Thanks for the comment moosa.
Bob, that is a good summary of what I've tried to say. Thanks for stating it more explicitly than I have.
Now for my latest novel...
Given the amount of variables that still exist, my inclination is that it would be more "efficient" to guess and check for barrel lengths, and probably without any resulting loss in performance over using your tables.
These tables are far more powerful than testing due only to the time involved in testing. At worst these tables reduce the number of tests to perform. There also aren't too many variables in the pneumatic problem and a number of assumptions can be made that are valid in general.
What is the conventional way to make an air gun perform at peak efficiency at a certain level of performance? One might make a gun of reasonable dimensions and keep increasing pressure until the desired performance is reached. This doesn't result in an optimal configuration, so to get an optimal configuration, one has to start adjusting other parameters. This gets very complicated; these tables provide a shortcut.
Finding the ideal barrel length for a gun of a fixed gas chamber volume (i.e. a modified gun) is a little more straightforward. But this often will result in configurations where the darts are too light for peak efficiency. The tables provide insight here to not only reduce testing time, but to also let you know that your gun likely will perform better if you increase dart mass.
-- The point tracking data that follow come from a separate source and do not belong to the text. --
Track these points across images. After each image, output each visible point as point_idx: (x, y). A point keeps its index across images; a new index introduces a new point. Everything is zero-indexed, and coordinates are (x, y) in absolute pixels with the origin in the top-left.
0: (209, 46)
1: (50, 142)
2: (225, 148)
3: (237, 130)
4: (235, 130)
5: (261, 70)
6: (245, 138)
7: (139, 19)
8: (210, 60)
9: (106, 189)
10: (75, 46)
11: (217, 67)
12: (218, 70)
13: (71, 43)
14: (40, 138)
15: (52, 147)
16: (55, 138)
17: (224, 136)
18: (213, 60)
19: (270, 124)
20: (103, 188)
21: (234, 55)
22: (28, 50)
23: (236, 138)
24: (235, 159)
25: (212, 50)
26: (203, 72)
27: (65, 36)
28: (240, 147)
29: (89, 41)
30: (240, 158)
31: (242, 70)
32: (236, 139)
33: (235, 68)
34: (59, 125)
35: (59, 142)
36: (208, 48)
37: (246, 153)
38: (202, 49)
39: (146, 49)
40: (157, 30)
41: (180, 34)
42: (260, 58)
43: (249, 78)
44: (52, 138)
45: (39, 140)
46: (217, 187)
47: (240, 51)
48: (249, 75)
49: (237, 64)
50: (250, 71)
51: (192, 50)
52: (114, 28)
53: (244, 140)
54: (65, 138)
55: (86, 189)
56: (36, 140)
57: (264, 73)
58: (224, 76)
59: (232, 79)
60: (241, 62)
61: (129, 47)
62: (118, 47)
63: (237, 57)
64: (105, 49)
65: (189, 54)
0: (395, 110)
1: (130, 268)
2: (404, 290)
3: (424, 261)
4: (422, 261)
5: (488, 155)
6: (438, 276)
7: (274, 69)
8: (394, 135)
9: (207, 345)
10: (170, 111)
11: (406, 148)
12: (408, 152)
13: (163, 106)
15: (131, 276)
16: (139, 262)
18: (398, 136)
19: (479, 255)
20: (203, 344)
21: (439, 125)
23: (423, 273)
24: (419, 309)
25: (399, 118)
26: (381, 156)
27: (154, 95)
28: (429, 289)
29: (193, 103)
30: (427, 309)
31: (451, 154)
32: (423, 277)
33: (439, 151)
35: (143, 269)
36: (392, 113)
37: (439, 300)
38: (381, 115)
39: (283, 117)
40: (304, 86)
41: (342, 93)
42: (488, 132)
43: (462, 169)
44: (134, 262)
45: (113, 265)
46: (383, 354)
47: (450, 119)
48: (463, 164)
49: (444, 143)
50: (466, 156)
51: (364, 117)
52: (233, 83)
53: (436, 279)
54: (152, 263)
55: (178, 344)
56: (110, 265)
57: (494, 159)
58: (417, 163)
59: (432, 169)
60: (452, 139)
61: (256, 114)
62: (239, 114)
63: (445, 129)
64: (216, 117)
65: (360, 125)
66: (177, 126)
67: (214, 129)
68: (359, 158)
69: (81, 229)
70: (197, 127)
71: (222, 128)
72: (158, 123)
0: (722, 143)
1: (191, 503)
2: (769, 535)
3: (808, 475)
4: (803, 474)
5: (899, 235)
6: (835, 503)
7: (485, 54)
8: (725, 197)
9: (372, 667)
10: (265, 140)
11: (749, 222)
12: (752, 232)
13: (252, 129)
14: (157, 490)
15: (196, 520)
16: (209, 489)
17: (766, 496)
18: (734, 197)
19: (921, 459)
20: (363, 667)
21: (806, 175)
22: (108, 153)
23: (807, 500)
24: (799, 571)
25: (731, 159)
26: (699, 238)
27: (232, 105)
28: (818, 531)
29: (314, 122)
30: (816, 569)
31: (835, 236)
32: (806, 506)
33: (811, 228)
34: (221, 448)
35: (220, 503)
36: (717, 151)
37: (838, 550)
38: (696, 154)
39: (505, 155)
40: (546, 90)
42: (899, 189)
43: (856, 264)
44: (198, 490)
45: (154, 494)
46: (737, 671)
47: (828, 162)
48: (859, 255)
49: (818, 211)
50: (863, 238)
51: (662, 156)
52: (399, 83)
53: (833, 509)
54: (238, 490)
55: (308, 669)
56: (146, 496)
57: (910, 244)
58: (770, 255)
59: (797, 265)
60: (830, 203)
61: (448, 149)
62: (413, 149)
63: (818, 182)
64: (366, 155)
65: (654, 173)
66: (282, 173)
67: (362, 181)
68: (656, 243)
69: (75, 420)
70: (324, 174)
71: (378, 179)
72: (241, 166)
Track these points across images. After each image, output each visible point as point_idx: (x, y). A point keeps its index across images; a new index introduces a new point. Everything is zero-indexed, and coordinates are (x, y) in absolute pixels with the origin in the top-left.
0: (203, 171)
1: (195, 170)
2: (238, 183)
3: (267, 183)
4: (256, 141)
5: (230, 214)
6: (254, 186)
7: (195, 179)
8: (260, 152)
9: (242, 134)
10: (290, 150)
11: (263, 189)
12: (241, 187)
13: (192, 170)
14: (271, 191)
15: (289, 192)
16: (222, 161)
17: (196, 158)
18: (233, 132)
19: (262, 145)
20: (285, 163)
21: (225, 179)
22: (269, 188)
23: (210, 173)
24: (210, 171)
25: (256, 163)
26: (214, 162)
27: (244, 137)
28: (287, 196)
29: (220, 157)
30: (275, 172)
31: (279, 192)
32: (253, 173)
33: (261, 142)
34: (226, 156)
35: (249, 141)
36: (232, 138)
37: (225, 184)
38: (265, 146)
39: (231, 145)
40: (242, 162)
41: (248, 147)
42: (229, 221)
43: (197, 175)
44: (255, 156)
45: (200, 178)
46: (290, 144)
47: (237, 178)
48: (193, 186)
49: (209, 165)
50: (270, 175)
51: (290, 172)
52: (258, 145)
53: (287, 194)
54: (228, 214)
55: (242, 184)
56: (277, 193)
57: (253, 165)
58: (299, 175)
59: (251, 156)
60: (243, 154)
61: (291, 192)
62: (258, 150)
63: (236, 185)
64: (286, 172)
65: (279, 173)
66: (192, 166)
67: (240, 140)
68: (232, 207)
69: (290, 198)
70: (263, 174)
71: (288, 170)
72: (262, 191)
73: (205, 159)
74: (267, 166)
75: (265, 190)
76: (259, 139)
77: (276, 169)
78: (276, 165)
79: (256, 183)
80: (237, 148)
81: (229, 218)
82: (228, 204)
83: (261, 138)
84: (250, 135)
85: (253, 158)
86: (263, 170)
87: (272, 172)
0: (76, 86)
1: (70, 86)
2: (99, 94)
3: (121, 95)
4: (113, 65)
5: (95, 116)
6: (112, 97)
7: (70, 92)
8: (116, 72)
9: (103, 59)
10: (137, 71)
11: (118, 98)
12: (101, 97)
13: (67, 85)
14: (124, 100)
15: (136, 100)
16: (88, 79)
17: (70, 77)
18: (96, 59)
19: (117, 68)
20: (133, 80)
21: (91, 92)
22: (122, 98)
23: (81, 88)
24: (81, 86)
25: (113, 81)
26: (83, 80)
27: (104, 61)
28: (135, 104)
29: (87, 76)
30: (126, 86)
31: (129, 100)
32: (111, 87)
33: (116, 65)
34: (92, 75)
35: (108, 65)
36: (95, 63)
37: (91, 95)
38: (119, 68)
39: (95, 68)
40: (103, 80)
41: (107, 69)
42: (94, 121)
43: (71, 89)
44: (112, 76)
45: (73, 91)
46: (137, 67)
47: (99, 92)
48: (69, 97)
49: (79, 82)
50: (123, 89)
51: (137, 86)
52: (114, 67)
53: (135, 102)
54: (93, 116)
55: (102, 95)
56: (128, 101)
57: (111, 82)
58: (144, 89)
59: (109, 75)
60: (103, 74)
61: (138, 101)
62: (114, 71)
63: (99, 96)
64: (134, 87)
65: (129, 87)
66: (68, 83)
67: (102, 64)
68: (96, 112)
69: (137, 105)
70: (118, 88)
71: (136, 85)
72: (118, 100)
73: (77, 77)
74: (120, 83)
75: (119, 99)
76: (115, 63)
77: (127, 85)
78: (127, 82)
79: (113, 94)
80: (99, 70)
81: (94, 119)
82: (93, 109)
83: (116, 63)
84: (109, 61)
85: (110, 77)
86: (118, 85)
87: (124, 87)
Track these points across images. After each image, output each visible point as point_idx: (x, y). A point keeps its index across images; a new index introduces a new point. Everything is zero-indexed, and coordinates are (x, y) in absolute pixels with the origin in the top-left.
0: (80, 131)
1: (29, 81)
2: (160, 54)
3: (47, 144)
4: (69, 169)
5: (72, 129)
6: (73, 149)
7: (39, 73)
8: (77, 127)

As for the limitations of the model and this approach, the model make a number of assumptions that are valid for guns people would want to use. Ideally, valves open quickly, dead space is small, and there are no leaks. If one is going to take the time to design an efficient gun, surely these assumptions would be valid, so I see no reason to include other assumptions in a relatively simple table like this.
The assumptions I've made in this model are valid for at least 90% of good performing Nerf air guns. Additional variables aren't necessary.
Given how rigorous you've attempted to be here, it would be a good idea to evaluate for yourself the actual consistency, accuracy, and overall benefit of using your table method over the conventional means before you pin this as "useful."
I'll admit that I have not had the time to verify the accuracy of the tables. This will be done when I have the time. I'm very reasonably confident in the tables, however, as simpler simulations I've written were plenty accurate and I checked my work many times before implementing the simulation.
I don't think you're going to get any significant improvements in results via this method compared to conventional methods (let alone the extra work involved and whether or not anyone cares about 5 extra feet).
The performance increase can be very substantial. Most Nerf guns have efficiencies of less than 20%, even with optimized barrel lengths. A quick glance at my table shows that efficiencies over twice that are possible. This does far more than increase range by 5 feet. I'm not even interested in improving range; I want to keep range constant while reducing the amount of energy I put in the gun. That's practically impossible outside of simulation, as I've tried to explain above.
And even if you could account for as many variables as possible, there's always variation within the components of the blasters themselves, which you have no control over and would further skew actual results.
Uncertainties in measurements and the fact that we can't control for everything do make test results variable. But, this is a fact of empirical measurement, and is no reason not to use a model.
I don't want people to come in here and be dazzled by all the mathematics and think this is the Barrel Length Guide thread 2.0, this time made by a Nerf god.
Me neither. In fact, I waited a few weeks before posting this because I wasn't sure how people would react. I'm thankful that no one has accepted this as some sort of dogma.
Also, if it was unclear, my post in the recent barrel length thread was partly a joke.
Edited by Doom, 15 May 2010 - 06:26 AM.